* START *

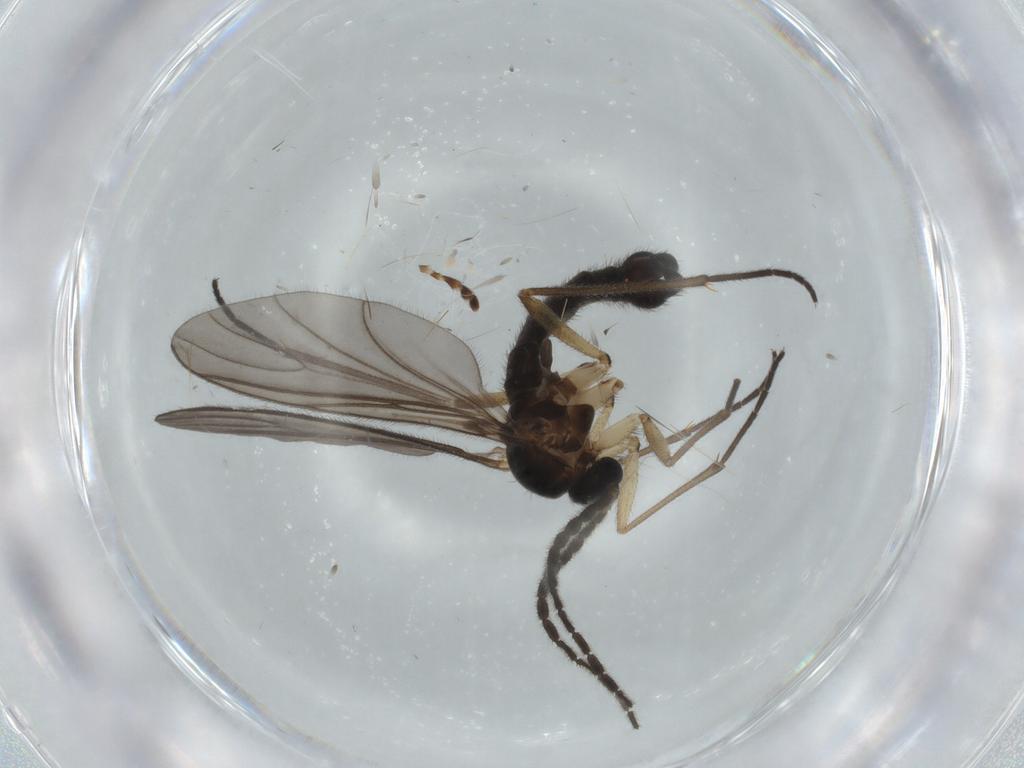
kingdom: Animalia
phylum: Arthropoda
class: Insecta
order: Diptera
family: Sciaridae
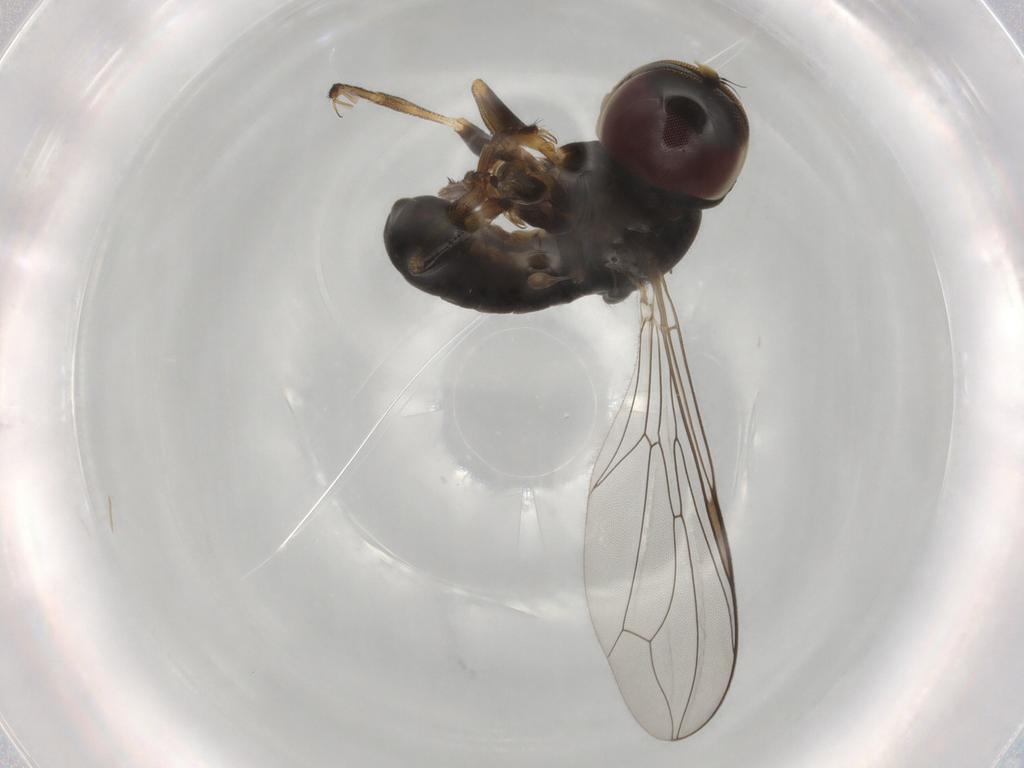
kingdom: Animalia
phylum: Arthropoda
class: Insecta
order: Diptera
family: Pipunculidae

* END *
* START *

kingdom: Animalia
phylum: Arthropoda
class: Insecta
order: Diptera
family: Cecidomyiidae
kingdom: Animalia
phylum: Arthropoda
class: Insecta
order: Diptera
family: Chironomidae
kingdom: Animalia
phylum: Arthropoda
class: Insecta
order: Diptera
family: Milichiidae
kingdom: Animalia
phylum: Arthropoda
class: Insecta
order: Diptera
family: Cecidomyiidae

* END *
* START *

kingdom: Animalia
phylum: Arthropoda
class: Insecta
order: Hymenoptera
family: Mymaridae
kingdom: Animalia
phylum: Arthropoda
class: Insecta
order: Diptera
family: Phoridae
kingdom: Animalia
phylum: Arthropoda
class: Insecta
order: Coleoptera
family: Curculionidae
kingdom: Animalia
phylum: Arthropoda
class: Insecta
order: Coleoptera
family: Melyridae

* END *

◆ **OBJECTIVE**
Return every line above that contains the word "family", copied in full.

◆ **TASK RESULT**
family: Sciaridae
family: Pipunculidae
family: Cecidomyiidae
family: Chironomidae
family: Milichiidae
family: Cecidomyiidae
family: Mymaridae
family: Phoridae
family: Curculionidae
family: Melyridae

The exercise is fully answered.